→ **GIVEN TASK**:
Switch "common name" to "vernacular name" throughout the records below. Leave every other line and word unchanged.

[Collection entries]

**********

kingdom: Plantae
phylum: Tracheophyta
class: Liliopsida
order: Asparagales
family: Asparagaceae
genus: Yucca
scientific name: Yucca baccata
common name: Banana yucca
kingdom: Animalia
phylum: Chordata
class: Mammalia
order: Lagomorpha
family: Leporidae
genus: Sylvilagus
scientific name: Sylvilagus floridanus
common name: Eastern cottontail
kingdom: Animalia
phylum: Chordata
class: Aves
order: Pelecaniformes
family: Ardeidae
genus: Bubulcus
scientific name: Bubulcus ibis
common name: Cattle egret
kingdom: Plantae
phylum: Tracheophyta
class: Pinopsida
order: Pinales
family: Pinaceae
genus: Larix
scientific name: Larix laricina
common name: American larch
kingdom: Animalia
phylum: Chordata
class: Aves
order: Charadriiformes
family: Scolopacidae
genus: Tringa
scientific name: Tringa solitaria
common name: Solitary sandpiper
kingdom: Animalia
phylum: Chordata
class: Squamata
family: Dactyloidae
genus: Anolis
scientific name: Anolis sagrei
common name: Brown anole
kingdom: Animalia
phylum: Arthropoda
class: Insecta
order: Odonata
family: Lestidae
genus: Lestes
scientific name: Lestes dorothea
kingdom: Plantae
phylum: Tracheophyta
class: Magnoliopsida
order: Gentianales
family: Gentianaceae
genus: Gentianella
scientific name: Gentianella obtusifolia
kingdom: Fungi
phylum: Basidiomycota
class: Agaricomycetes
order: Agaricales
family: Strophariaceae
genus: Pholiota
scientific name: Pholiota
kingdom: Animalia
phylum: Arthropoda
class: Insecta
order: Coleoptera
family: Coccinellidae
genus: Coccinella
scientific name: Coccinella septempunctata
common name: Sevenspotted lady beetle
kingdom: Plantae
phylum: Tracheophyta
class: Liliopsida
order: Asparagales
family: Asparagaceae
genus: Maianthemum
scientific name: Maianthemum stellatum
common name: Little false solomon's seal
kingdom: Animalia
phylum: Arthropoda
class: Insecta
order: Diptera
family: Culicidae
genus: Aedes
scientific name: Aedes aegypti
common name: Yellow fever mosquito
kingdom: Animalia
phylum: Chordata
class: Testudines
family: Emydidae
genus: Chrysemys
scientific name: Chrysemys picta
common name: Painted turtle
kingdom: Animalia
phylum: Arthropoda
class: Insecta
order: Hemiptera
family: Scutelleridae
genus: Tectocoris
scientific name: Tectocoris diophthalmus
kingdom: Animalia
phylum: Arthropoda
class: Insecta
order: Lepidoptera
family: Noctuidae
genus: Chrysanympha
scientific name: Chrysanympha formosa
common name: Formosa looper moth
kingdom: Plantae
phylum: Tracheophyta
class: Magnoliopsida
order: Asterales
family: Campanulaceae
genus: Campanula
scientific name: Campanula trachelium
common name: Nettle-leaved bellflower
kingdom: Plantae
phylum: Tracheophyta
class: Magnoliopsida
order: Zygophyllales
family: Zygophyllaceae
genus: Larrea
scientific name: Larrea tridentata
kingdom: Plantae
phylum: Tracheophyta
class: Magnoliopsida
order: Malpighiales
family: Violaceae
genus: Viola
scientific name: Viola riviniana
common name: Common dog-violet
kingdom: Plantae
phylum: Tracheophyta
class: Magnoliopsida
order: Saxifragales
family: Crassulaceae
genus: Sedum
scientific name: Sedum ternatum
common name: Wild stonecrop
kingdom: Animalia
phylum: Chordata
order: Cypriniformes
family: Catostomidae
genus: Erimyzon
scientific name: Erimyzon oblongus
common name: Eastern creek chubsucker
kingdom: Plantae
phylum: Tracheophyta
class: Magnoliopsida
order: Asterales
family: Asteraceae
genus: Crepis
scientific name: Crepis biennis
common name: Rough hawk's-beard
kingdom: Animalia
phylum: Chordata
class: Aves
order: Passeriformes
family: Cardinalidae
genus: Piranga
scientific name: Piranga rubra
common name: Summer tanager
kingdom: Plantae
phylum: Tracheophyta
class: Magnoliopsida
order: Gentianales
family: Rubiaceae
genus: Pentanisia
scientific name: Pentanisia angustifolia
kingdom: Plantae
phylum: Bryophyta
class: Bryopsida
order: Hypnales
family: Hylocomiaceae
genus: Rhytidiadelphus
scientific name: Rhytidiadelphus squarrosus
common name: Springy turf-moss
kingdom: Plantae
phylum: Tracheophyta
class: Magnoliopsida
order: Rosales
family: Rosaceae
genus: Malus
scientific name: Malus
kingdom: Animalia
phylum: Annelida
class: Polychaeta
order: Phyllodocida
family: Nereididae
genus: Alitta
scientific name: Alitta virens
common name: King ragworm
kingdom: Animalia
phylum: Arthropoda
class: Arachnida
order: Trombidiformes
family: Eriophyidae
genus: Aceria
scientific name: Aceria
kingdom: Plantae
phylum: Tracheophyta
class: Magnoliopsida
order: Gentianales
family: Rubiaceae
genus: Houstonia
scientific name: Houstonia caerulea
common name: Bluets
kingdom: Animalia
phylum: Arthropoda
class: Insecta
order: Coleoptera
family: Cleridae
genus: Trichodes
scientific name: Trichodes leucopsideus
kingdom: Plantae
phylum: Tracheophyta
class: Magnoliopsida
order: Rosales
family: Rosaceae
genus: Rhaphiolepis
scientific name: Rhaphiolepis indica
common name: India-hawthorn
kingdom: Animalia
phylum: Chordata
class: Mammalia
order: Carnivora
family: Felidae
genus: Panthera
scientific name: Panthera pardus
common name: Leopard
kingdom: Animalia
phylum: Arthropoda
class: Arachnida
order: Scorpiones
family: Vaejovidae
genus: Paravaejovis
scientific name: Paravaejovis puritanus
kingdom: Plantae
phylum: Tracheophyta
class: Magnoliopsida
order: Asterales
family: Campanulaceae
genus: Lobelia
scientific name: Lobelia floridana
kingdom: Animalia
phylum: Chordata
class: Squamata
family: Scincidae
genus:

**********

→ **REPLY TO THE TASK**:
kingdom: Plantae
phylum: Tracheophyta
class: Liliopsida
order: Asparagales
family: Asparagaceae
genus: Yucca
scientific name: Yucca baccata
vernacular name: Banana yucca
kingdom: Animalia
phylum: Chordata
class: Mammalia
order: Lagomorpha
family: Leporidae
genus: Sylvilagus
scientific name: Sylvilagus floridanus
vernacular name: Eastern cottontail
kingdom: Animalia
phylum: Chordata
class: Aves
order: Pelecaniformes
family: Ardeidae
genus: Bubulcus
scientific name: Bubulcus ibis
vernacular name: Cattle egret
kingdom: Plantae
phylum: Tracheophyta
class: Pinopsida
order: Pinales
family: Pinaceae
genus: Larix
scientific name: Larix laricina
vernacular name: American larch
kingdom: Animalia
phylum: Chordata
class: Aves
order: Charadriiformes
family: Scolopacidae
genus: Tringa
scientific name: Tringa solitaria
vernacular name: Solitary sandpiper
kingdom: Animalia
phylum: Chordata
class: Squamata
family: Dactyloidae
genus: Anolis
scientific name: Anolis sagrei
vernacular name: Brown anole
kingdom: Animalia
phylum: Arthropoda
class: Insecta
order: Odonata
family: Lestidae
genus: Lestes
scientific name: Lestes dorothea
kingdom: Plantae
phylum: Tracheophyta
class: Magnoliopsida
order: Gentianales
family: Gentianaceae
genus: Gentianella
scientific name: Gentianella obtusifolia
kingdom: Fungi
phylum: Basidiomycota
class: Agaricomycetes
order: Agaricales
family: Strophariaceae
genus: Pholiota
scientific name: Pholiota
kingdom: Animalia
phylum: Arthropoda
class: Insecta
order: Coleoptera
family: Coccinellidae
genus: Coccinella
scientific name: Coccinella septempunctata
vernacular name: Sevenspotted lady beetle
kingdom: Plantae
phylum: Tracheophyta
class: Liliopsida
order: Asparagales
family: Asparagaceae
genus: Maianthemum
scientific name: Maianthemum stellatum
vernacular name: Little false solomon's seal
kingdom: Animalia
phylum: Arthropoda
class: Insecta
order: Diptera
family: Culicidae
genus: Aedes
scientific name: Aedes aegypti
vernacular name: Yellow fever mosquito
kingdom: Animalia
phylum: Chordata
class: Testudines
family: Emydidae
genus: Chrysemys
scientific name: Chrysemys picta
vernacular name: Painted turtle
kingdom: Animalia
phylum: Arthropoda
class: Insecta
order: Hemiptera
family: Scutelleridae
genus: Tectocoris
scientific name: Tectocoris diophthalmus
kingdom: Animalia
phylum: Arthropoda
class: Insecta
order: Lepidoptera
family: Noctuidae
genus: Chrysanympha
scientific name: Chrysanympha formosa
vernacular name: Formosa looper moth
kingdom: Plantae
phylum: Tracheophyta
class: Magnoliopsida
order: Asterales
family: Campanulaceae
genus: Campanula
scientific name: Campanula trachelium
vernacular name: Nettle-leaved bellflower
kingdom: Plantae
phylum: Tracheophyta
class: Magnoliopsida
order: Zygophyllales
family: Zygophyllaceae
genus: Larrea
scientific name: Larrea tridentata
kingdom: Plantae
phylum: Tracheophyta
class: Magnoliopsida
order: Malpighiales
family: Violaceae
genus: Viola
scientific name: Viola riviniana
vernacular name: Common dog-violet
kingdom: Plantae
phylum: Tracheophyta
class: Magnoliopsida
order: Saxifragales
family: Crassulaceae
genus: Sedum
scientific name: Sedum ternatum
vernacular name: Wild stonecrop
kingdom: Animalia
phylum: Chordata
order: Cypriniformes
family: Catostomidae
genus: Erimyzon
scientific name: Erimyzon oblongus
vernacular name: Eastern creek chubsucker
kingdom: Plantae
phylum: Tracheophyta
class: Magnoliopsida
order: Asterales
family: Asteraceae
genus: Crepis
scientific name: Crepis biennis
vernacular name: Rough hawk's-beard
kingdom: Animalia
phylum: Chordata
class: Aves
order: Passeriformes
family: Cardinalidae
genus: Piranga
scientific name: Piranga rubra
vernacular name: Summer tanager
kingdom: Plantae
phylum: Tracheophyta
class: Magnoliopsida
order: Gentianales
family: Rubiaceae
genus: Pentanisia
scientific name: Pentanisia angustifolia
kingdom: Plantae
phylum: Bryophyta
class: Bryopsida
order: Hypnales
family: Hylocomiaceae
genus: Rhytidiadelphus
scientific name: Rhytidiadelphus squarrosus
vernacular name: Springy turf-moss
kingdom: Plantae
phylum: Tracheophyta
class: Magnoliopsida
order: Rosales
family: Rosaceae
genus: Malus
scientific name: Malus
kingdom: Animalia
phylum: Annelida
class: Polychaeta
order: Phyllodocida
family: Nereididae
genus: Alitta
scientific name: Alitta virens
vernacular name: King ragworm
kingdom: Animalia
phylum: Arthropoda
class: Arachnida
order: Trombidiformes
family: Eriophyidae
genus: Aceria
scientific name: Aceria
kingdom: Plantae
phylum: Tracheophyta
class: Magnoliopsida
order: Gentianales
family: Rubiaceae
genus: Houstonia
scientific name: Houstonia caerulea
vernacular name: Bluets
kingdom: Animalia
phylum: Arthropoda
class: Insecta
order: Coleoptera
family: Cleridae
genus: Trichodes
scientific name: Trichodes leucopsideus
kingdom: Plantae
phylum: Tracheophyta
class: Magnoliopsida
order: Rosales
family: Rosaceae
genus: Rhaphiolepis
scientific name: Rhaphiolepis indica
vernacular name: India-hawthorn
kingdom: Animalia
phylum: Chordata
class: Mammalia
order: Carnivora
family: Felidae
genus: Panthera
scientific name: Panthera pardus
vernacular name: Leopard
kingdom: Animalia
phylum: Arthropoda
class: Arachnida
order: Scorpiones
family: Vaejovidae
genus: Paravaejovis
scientific name: Paravaejovis puritanus
kingdom: Plantae
phylum: Tracheophyta
class: Magnoliopsida
order: Asterales
family: Campanulaceae
genus: Lobelia
scientific name: Lobelia floridana
kingdom: Animalia
phylum: Chordata
class: Squamata
family: Scincidae
genus:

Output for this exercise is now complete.